Das Werbeverbot ist jedoch durch die Richtlinie gerechtfertigt. Sie ergänzt das auf die Dienste der Informationsgesellschaft anwendbare Gemeinschaftsrecht und läßt dabei das Schutzniveau insbesondere für die öffentliche Gesundheit und den Verbraucherschutz, wie es sich aus Gemeinschaftsrechtsakten und einzelstaatlichen Rechtsvorschriften zu deren Umsetzung ergibt, unberührt, soweit die Freiheit, Dienste der Informationsgesellschaft anzubieten, dadurch nicht eingeschränkt wird. In diesem Zusammenhang ist nunmehr die zuvor erwähnte Richtlinie über die Werbung von Humanarzneimitteln von Bedeutung. Danach untersagen die Mitgliedsstaaten die Werbung für ein Arzneimittel, für dessen Inverkehrbringen keine Genehmigung nach den Rechtsvorschriften der Gemeinschaft erteilt worden ist. Da auch heute noch ein großer Teil der Zulassungen von Arzneimitteln über innerstaatliche Vorschriften erfolgt und zudem die Kriterien über die nationale Zulassungserteilung noch nicht vollständig harmonisiert worden sind, ist das HWG als Rechtsstand der Europäischen Gemeinschaft i.S.d. E-Commerce-RL anzuerkennen. Da die Beklagte argumentiert, die Anwendung des HWG führe dazu, daß ihr der Versandhandel mit Arzneimitteln via Internet unmöglich gemacht wird, ist auch die bereits in deutsches Recht umgesetzte, sogenannte Fernabsatzrichtlinie zu beachten, die den Mitgliedsstaaten ausdrücklich erlaubt, im Interesse der Allgemeinheit den Vertrieb im Fernabsatz für bestimmte Waren und Dienstleistungen insbesondere Arzneimittel in ihrem Hoheitsgebiet unter Beachtung des EG-Vertrages zu verbieten. Durch die ausdrückliche Benennung der Arzneimittel in dieser Regelung hat der europäische Gesetzgeber die vorhandenen nationalen Verbote des Versandhandels mit Arzneimitteln als Teil des gemeinschaftsrechtlichen Schutzniveaus anerkannt. Zwar verbietet das HWG nicht den Versandhandel für Arzneimittel; durch das Verbot der Werbung für den grenzüberschreitenden Versand von Arzneimitteln soll jedoch diese Art der Bezugsform von Arzneimitteln als Ausnahmetatbestand beibehalten werden. Wenn die Fernabsatzrichtlinie es den Mitgliedsstaaten schon erlaubt, den gewerblichen Versandhandel mit Arzneimitteln zu verbieten, so erlaubt es die Vorschrift erst Recht, die Werbung für einen derartigen Versandhandel zu verbieten.

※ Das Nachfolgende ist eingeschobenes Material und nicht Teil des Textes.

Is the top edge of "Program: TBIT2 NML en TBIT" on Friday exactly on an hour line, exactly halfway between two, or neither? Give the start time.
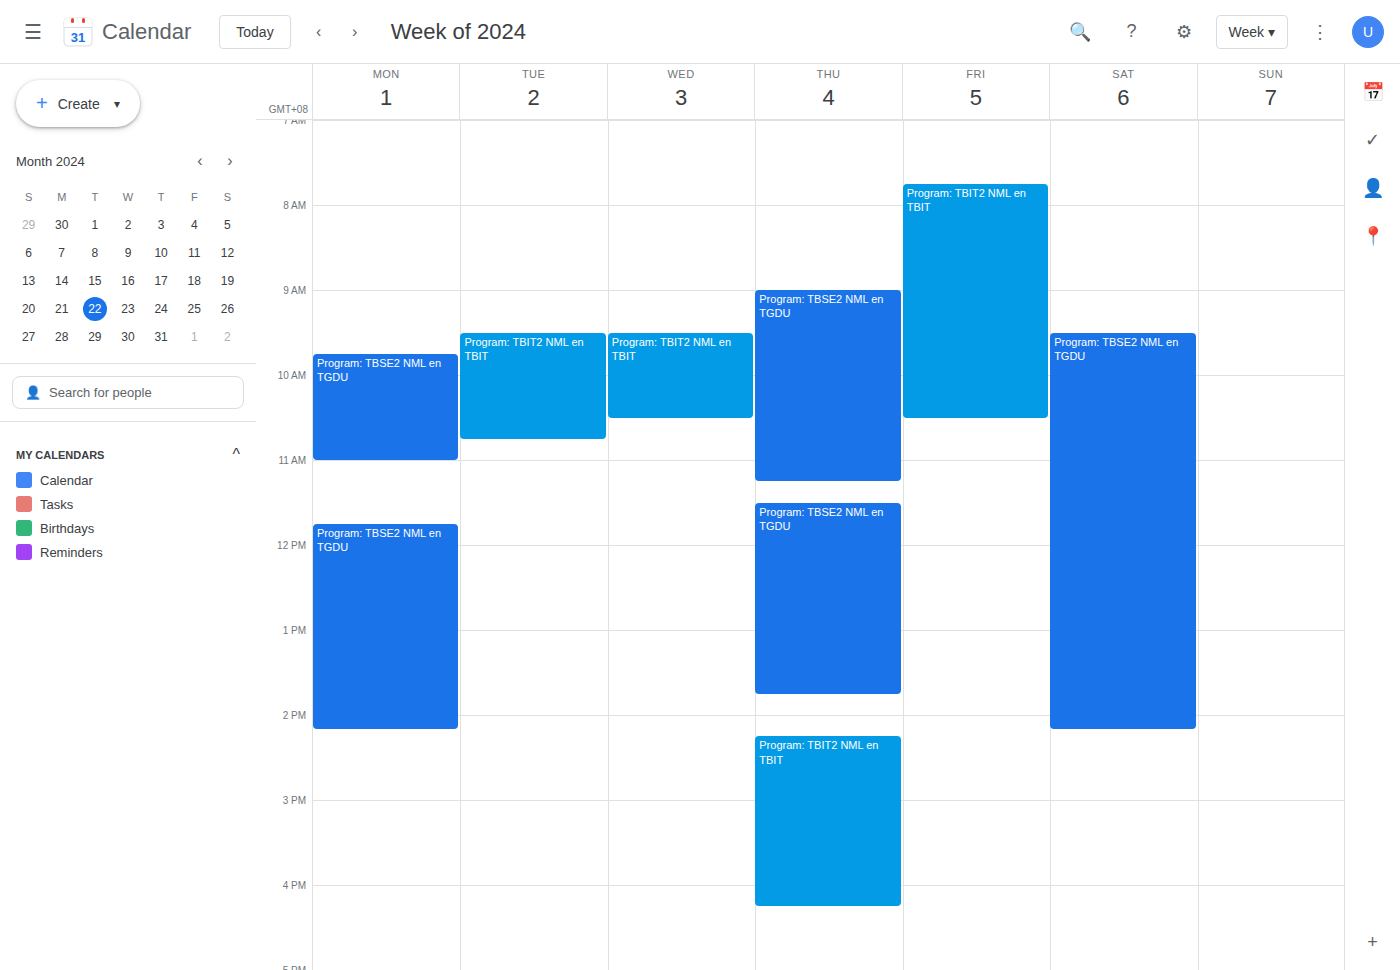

Die Beklagte verletzt durch ihre Versandhandelstätigkeit auch eine weitere Regelung des HWG, weil sie im Internet für den Versand von apothekenpflichtigen Arzneimitteln wirbt.

Da die Beklagte zudem auch für den Bezug von in Deutschland nicht zugelassenen und auch für den Bezug von verschreibungspflichtigen Arzneimitteln bei Privatverbrauchern wirbt, verstößt sie mit dem Betrieb ihrer Internetapotheke zusätzlich gegen weitere Bestimmungen des HWG.


Berufung
Das Urteil ist nicht rechtskräftig. Die unterlegene Beklagte kann innerhalb von einem Monat nach dessen Zustellung Berufung zum Oberlandesgericht Frankfurt am Main einlegen.